Israel News
Israel Set to Fund 61 Judea and Samaria Communities, But It Is Not an Overnight Decision
The reported plan would fund caravans and infrastructure for communities already moving through a months-long approval and regulation process
ShutterstockIsrael’s cabinet is expected to approve more than $350 million over several years to fund the de facto establishment of 61 newly authorized Judea and Samaria communities, according to a new report by Axios journalist Barak Ravid.
At first glance, the number sounds dramatic. It can read as if Israel suddenly decided in one vote to create 61 new communities from nowhere. But the reported decision appears to be more specific: not the start of the policy, but the stage where earlier approvals begin turning into facts on the ground.
The distinction between “approved” and “built” matters.

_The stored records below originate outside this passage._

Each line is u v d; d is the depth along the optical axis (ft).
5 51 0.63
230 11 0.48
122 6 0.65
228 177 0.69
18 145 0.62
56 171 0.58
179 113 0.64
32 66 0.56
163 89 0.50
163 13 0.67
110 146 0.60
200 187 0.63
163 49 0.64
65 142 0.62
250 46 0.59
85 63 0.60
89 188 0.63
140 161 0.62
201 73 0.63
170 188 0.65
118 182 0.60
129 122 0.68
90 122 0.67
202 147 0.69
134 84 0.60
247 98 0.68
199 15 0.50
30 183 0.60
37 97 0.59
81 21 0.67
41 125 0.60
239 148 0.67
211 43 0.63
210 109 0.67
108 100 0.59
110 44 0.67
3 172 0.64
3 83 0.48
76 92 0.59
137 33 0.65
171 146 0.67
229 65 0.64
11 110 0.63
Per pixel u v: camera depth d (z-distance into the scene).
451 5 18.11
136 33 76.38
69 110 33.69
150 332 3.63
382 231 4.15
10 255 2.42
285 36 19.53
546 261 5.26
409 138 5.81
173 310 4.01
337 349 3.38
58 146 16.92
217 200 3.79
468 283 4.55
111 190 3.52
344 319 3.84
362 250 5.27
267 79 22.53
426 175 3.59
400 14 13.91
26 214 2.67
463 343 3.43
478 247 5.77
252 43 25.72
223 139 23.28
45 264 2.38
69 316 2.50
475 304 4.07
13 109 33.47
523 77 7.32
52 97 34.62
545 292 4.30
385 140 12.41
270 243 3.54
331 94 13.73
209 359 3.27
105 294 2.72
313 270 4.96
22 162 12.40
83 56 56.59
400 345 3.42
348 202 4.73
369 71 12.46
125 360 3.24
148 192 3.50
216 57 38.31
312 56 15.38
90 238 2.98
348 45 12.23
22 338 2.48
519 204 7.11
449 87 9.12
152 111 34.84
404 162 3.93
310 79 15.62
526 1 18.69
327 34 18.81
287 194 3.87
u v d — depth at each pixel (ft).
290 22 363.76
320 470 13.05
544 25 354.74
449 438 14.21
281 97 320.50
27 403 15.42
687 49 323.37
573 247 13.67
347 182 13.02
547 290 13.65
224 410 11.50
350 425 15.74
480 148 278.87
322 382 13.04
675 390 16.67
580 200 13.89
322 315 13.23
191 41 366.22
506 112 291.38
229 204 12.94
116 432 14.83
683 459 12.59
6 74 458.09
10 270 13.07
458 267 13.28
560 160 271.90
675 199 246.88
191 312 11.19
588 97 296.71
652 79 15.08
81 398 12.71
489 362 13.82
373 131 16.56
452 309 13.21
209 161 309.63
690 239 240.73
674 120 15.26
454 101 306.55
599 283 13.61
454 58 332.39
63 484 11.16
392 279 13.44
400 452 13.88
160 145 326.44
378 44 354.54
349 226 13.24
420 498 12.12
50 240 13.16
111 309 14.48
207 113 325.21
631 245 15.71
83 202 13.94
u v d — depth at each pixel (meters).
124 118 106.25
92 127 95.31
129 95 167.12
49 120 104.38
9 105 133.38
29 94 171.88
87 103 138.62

A community listed in a government decision or planning file is still mostly theoretical. A site with caravans, roads, electricity, water and public buildings is already becoming a real place.

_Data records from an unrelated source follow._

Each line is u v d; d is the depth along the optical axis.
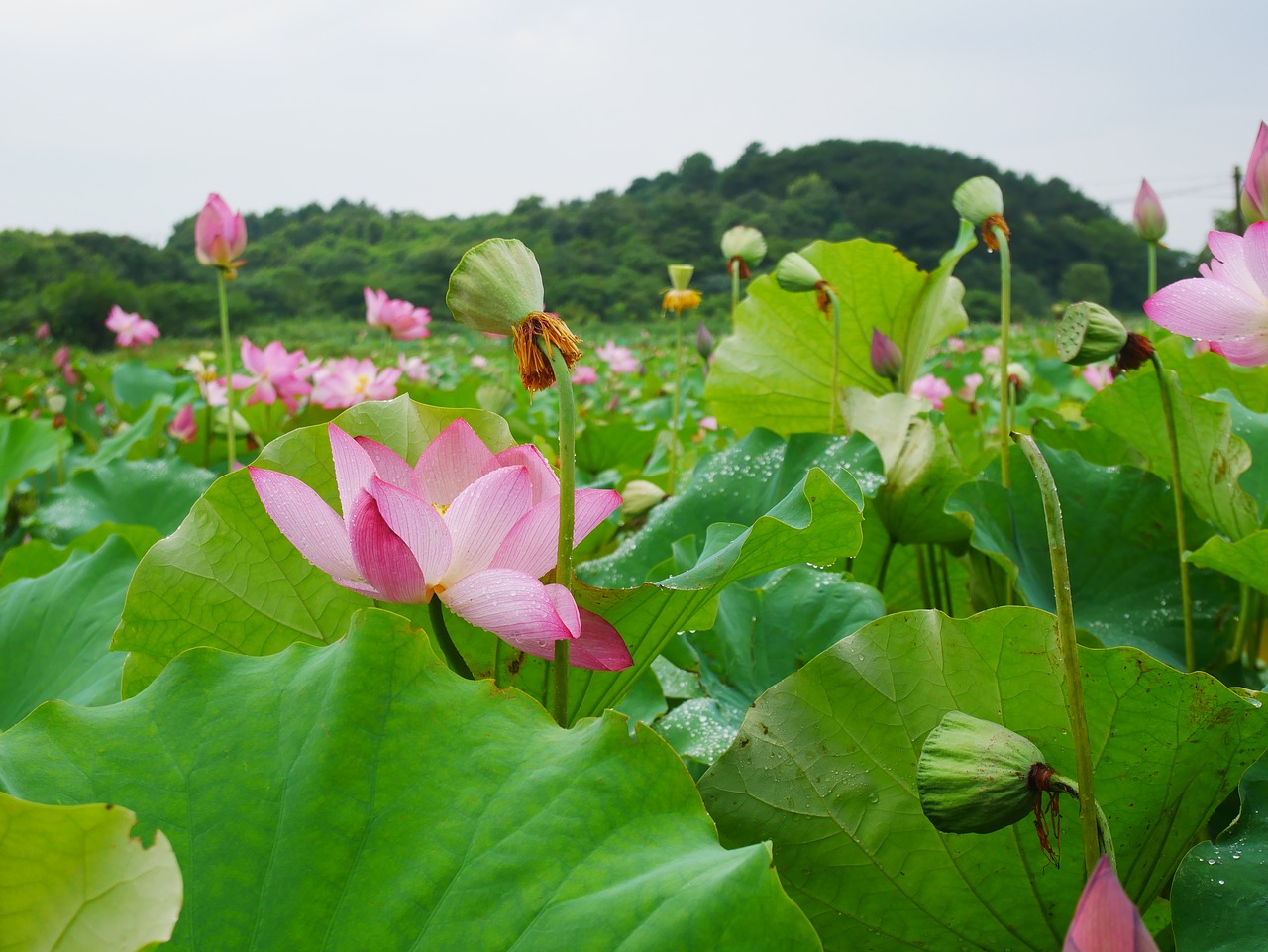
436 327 43.03
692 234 55.72
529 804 0.90
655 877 0.82
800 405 3.38
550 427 5.66
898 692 1.15
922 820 1.12
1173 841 1.17
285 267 66.25
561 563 1.10
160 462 3.29
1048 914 1.13
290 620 1.40
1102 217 79.56
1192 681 1.05
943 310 3.27
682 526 2.08
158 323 48.56
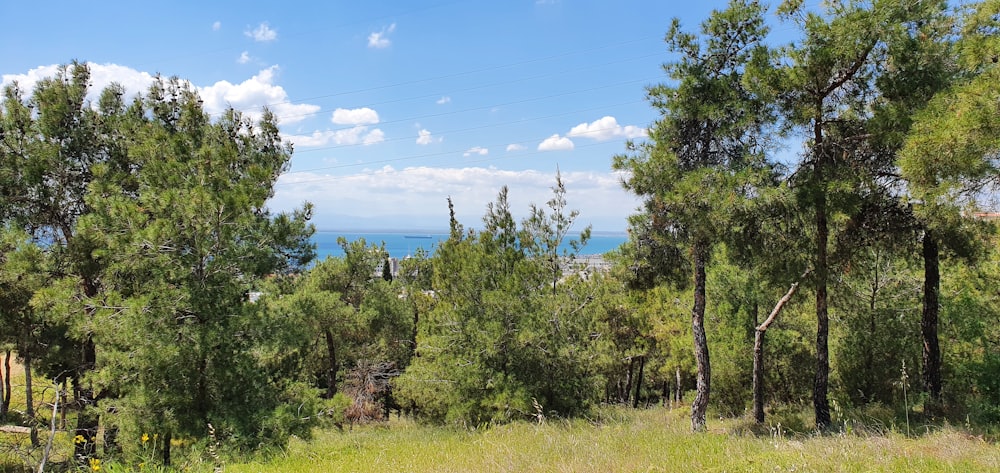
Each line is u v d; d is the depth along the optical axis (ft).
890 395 48.14
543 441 28.32
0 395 53.57
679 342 59.98
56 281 36.14
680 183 36.17
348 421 69.46
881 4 31.48
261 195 34.65
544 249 50.44
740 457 21.38
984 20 30.60
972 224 35.37
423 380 48.62
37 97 38.70
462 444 30.96
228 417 31.27
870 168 36.09
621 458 22.75
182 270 31.94
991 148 23.54
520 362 47.11
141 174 34.83
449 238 53.93
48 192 38.29
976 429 29.43
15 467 28.19
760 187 34.78
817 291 39.68
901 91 32.89
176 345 30.91
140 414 30.81
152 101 42.78
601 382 50.21
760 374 48.06
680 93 37.78
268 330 34.30
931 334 39.06
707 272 57.26
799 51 34.58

According to Ravid, the new plan would fund the move from paperwork to physical establishment. It would pay for temporary residential compounds, public facilities, infrastructure and support services for the 61 communities. The most unusual part is that some of the funding would begin before the full planning process is complete. That makes the report important, even if the communities were not all approved today.
But the move did not come from nowhere. Over the past year, the government has repeatedly advanced a broader Judea and Samaria policy: recognizing communities, regulating outposts, funding infrastructure, approving access roads and creating financial incentives for residents.
In December 2025, the cabinet approved 19 new communities in Judea and Samaria as part of a broader NIS 2.7 billion development package that included funding for recently approved communities, basic infrastructure and caravans. Each new community was set to receive around 20 caravans, allowing immediate residence and future expansion. In April 2026, i24NEWS reported that the security cabinet had secretly approved 34 more communities during the Iran war. According to the report, that brought the total number of approved communities to 103.
That model closely resembles the latest reported plan: temporary residential infrastructure first, with more permanent development to follow.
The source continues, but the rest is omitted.